Use marginal cost/marginal benefit analysis to determine if the following statement is true or false: "The optimal amount of pollution abatement for some substances, say, dirty water from storm drains, is very low; the optimal amount of abatement for other substances, say, cyanide poison, is close to 100 percent.".

Marginal benefit:

Marginal benefit refers to the additional benefits to individuals from having additional pollution abatement.

Marginal cost:

Marginal cost refers to the additional cost to the individuals from having additional pollution abatement.

Pollution abatement:

Reduction in the water pollution caused by release of household wastes has lower social benefits. This causes the marginal benefit curve to be at lower level and also intersects with the marginal cost curve at lower level of pollution abatement. This shows the lower equilibrium amount of pollution abatement, where marginal benefit is equal to marginal cost.

On the other hand, cyanide causes higher damage to the society. If anyone drinks the water, then it will end up lives.

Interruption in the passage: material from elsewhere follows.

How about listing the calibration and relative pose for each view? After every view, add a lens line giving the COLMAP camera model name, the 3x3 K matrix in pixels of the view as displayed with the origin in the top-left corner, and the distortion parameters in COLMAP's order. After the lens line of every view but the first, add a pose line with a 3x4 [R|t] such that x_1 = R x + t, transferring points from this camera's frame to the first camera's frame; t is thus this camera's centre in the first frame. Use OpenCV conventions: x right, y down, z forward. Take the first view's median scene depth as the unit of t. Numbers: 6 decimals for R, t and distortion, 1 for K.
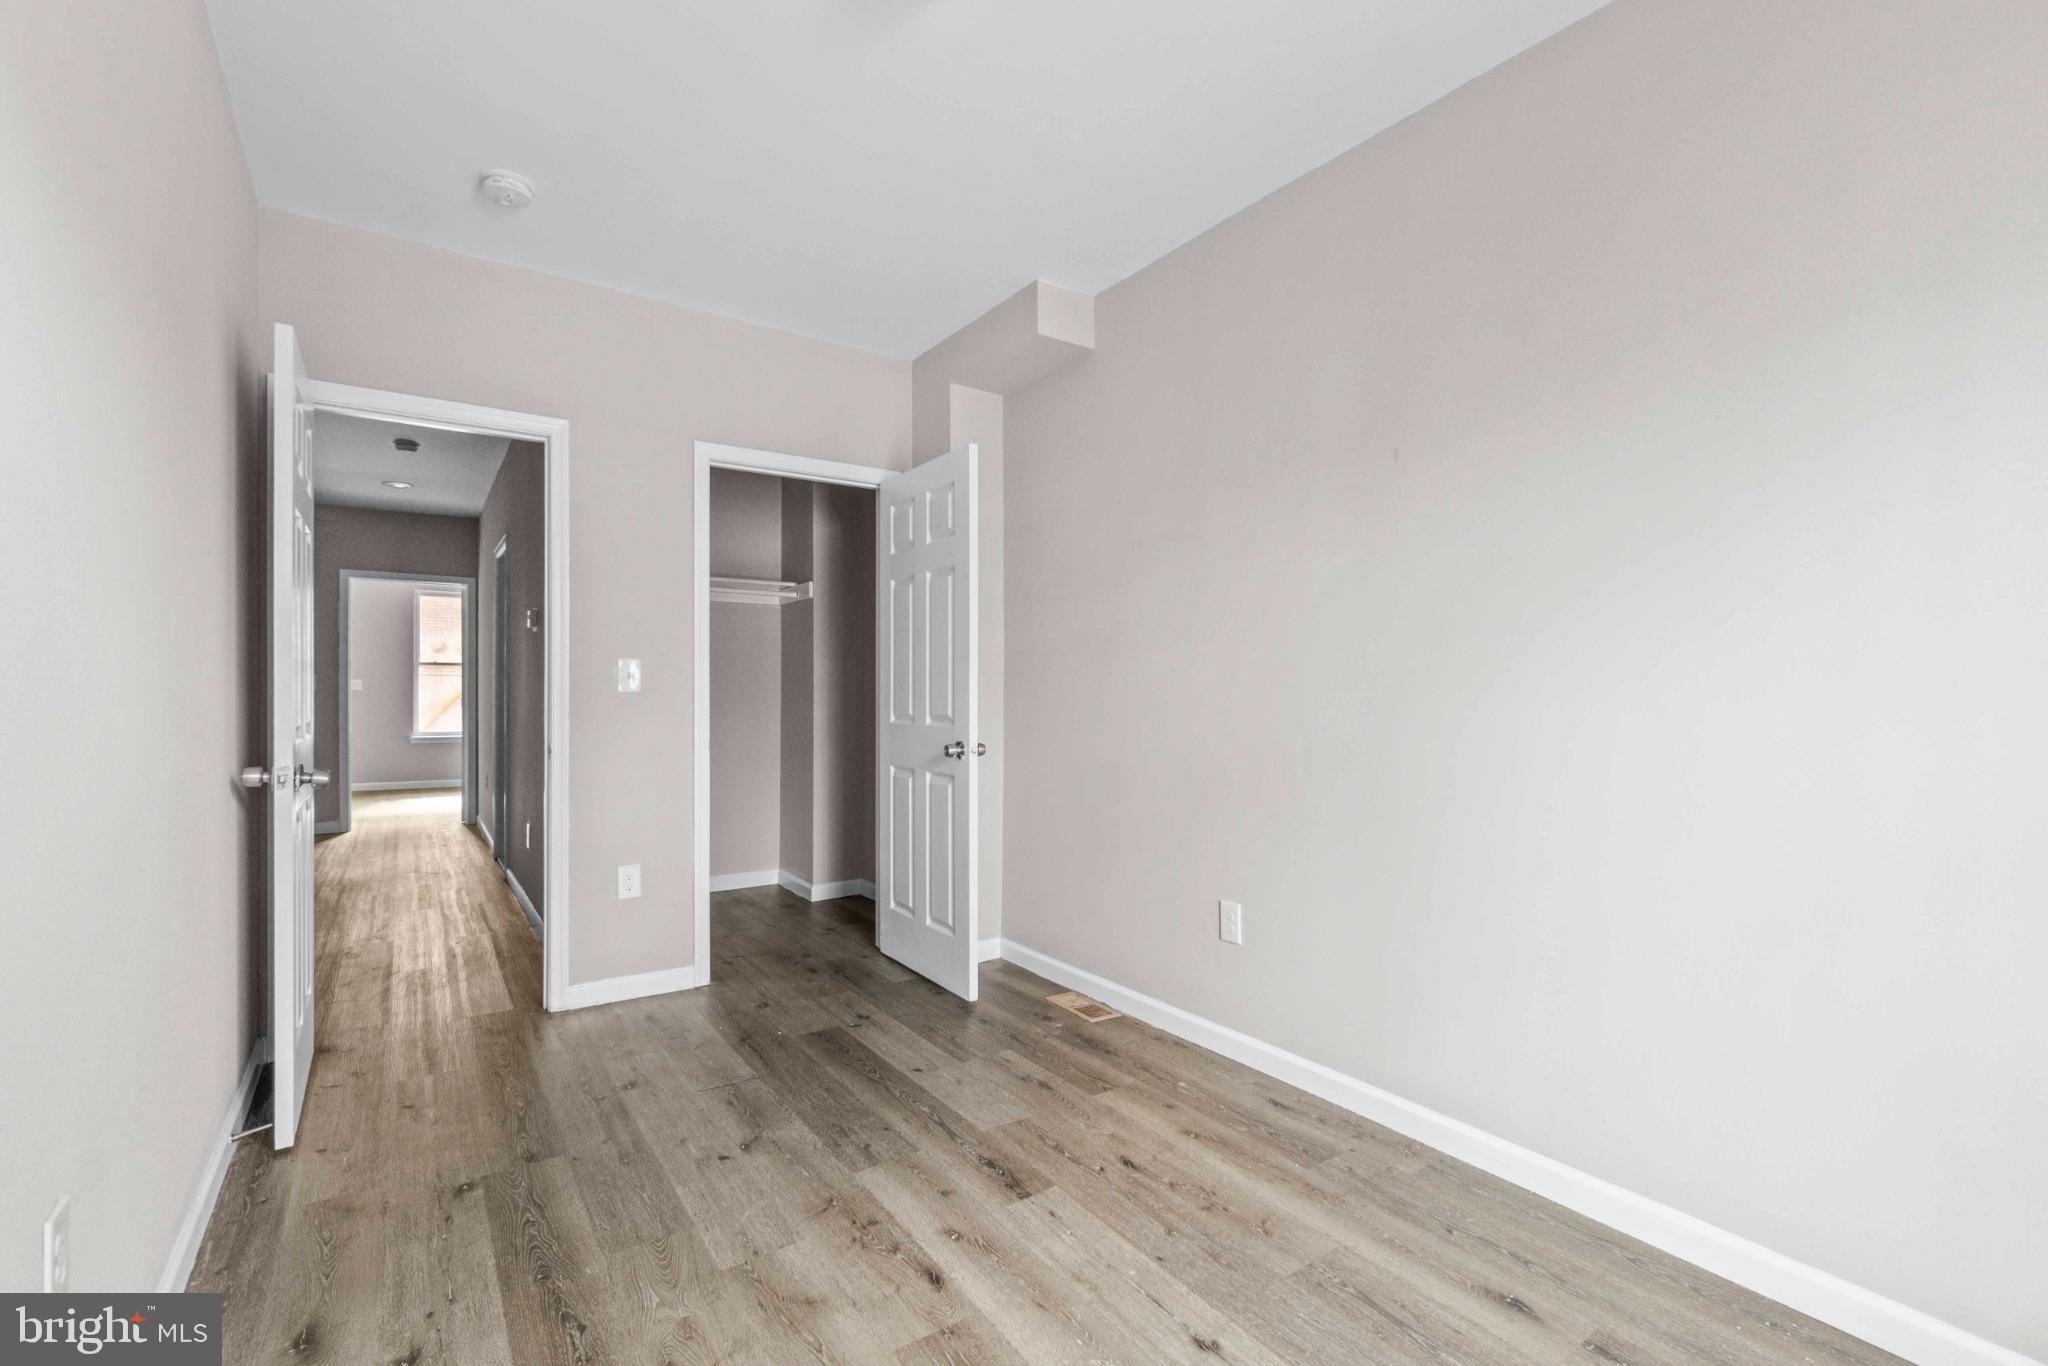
lens RADIAL K [[916.1, 0, 1027.5], [0, 916.1, 679.3], [0, 0, 1]] dist [-0.003388, 0.000417]
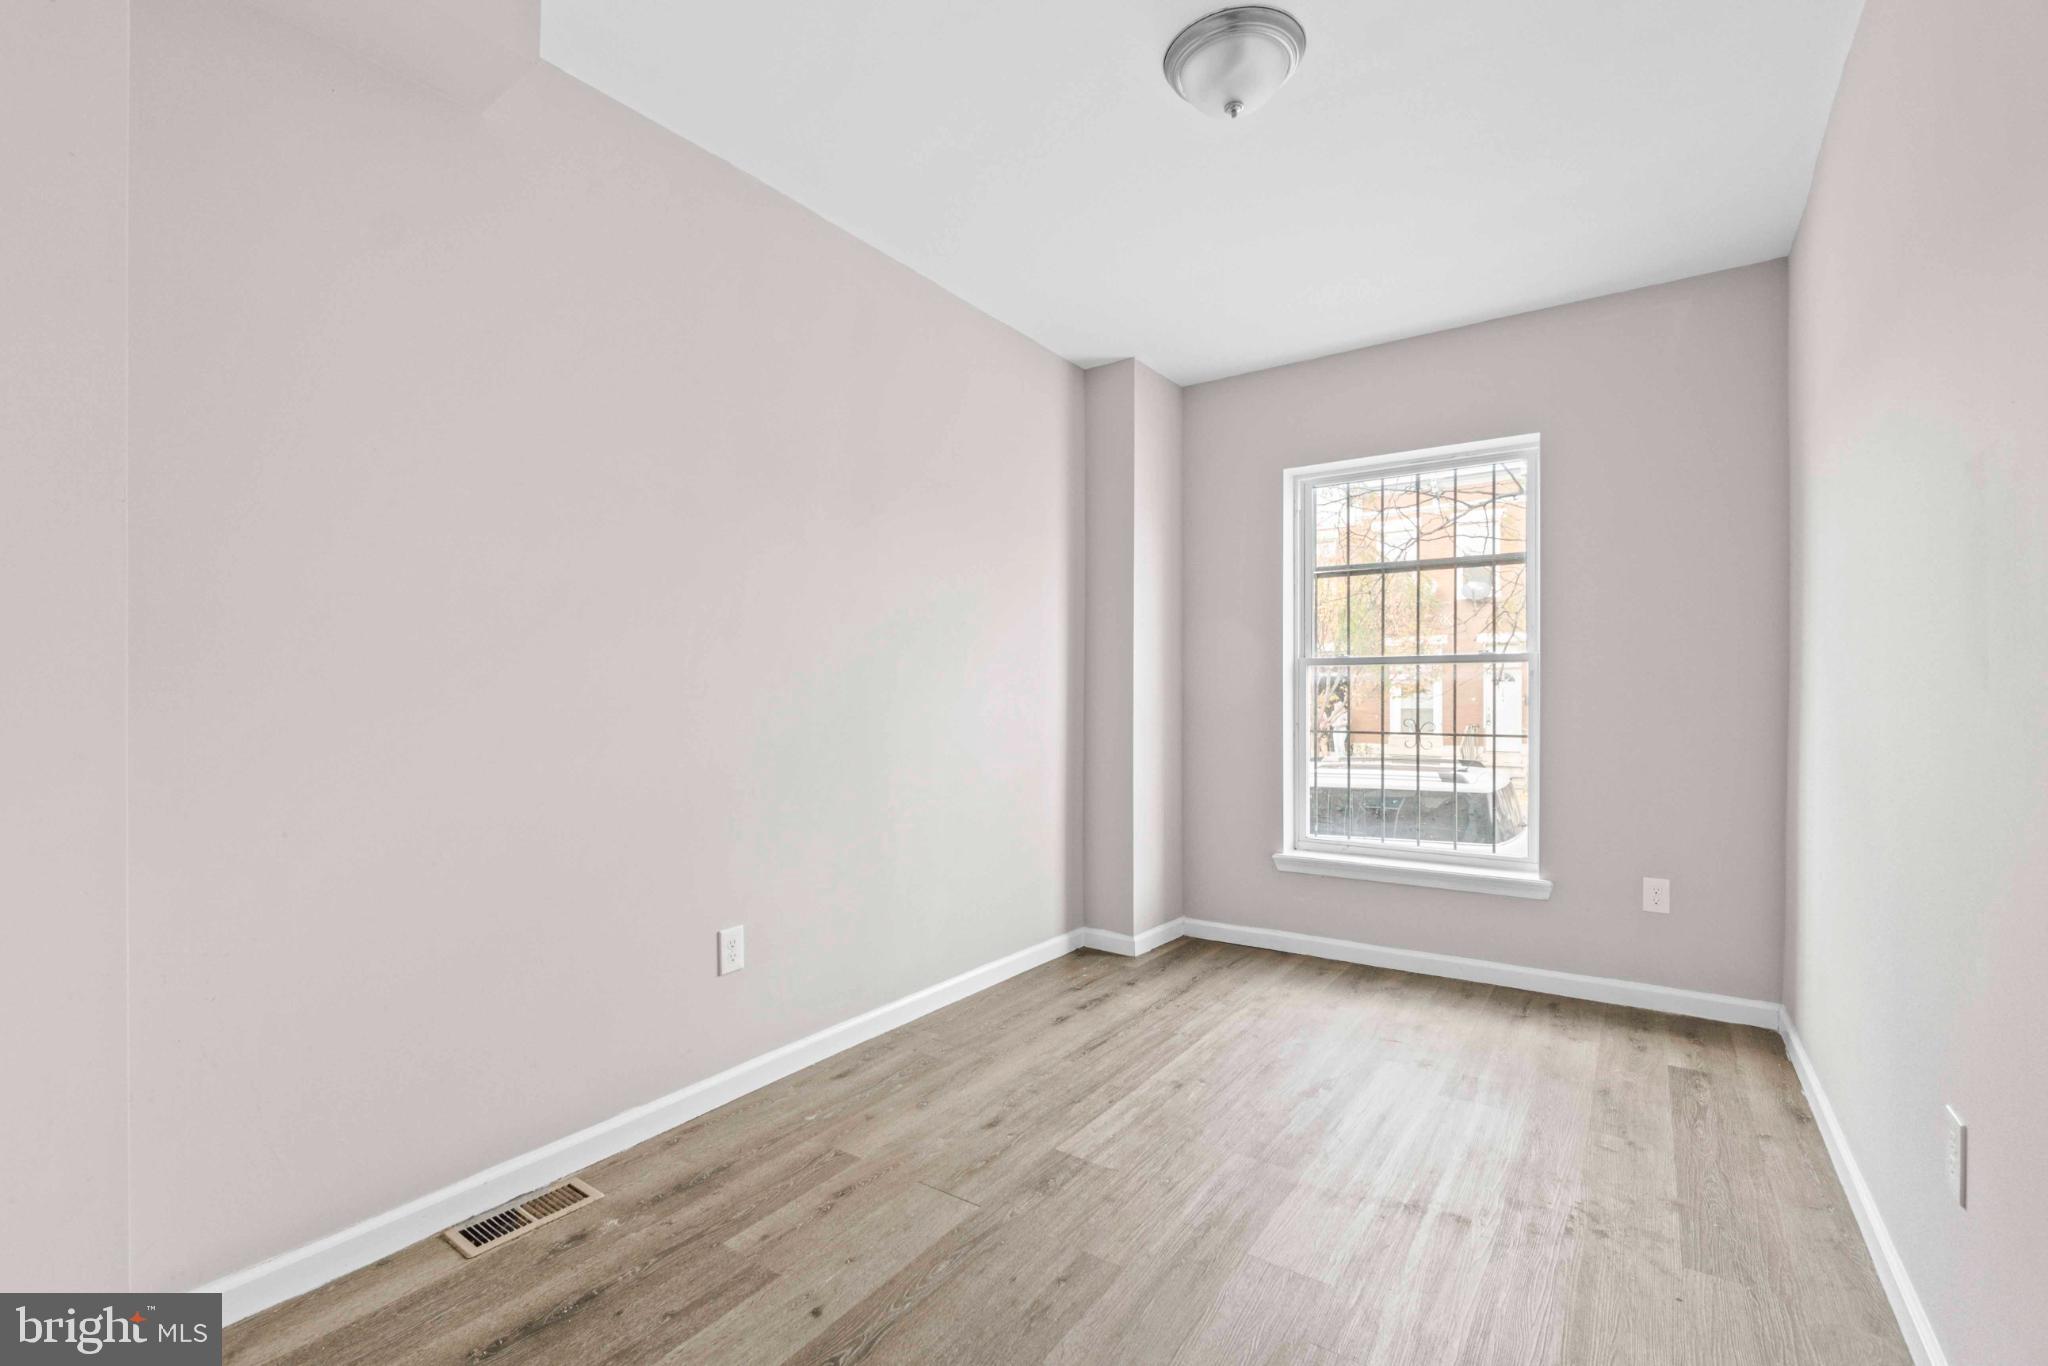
lens RADIAL K [[916.1, 0, 1021.8], [0, 916.1, 692.2], [0, 0, 1]] dist [-0.003388, 0.000417]
pose [[-0.363821, -0.001199, 0.931468, -0.764288], [-0.016158, 0.999857, -0.005024, 0.015501], [-0.931329, -0.016879, -0.363788, 1.142307]]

Thus, reducing the cyanide pollution will result in higher benefits. This causes the marginal benefit curve higher and it intersects with the marginal cost curve at higher level that is nearly at 100 percent.

Hence, the statement is true.

This statement is true

Explanation:

Pollution abatement refers to any action taken to reduce the negative impacts of pollution in the environment, e. g. waste water treatment facilities, filters, etc.

Since dirty water from storm drains is not hazardous, the pollution abatement for treating storm drains should be low. On the other hand, poisons (and specially cyanide poisons) are extremely hazardous, therefore, the pollution abatement should be very extensive.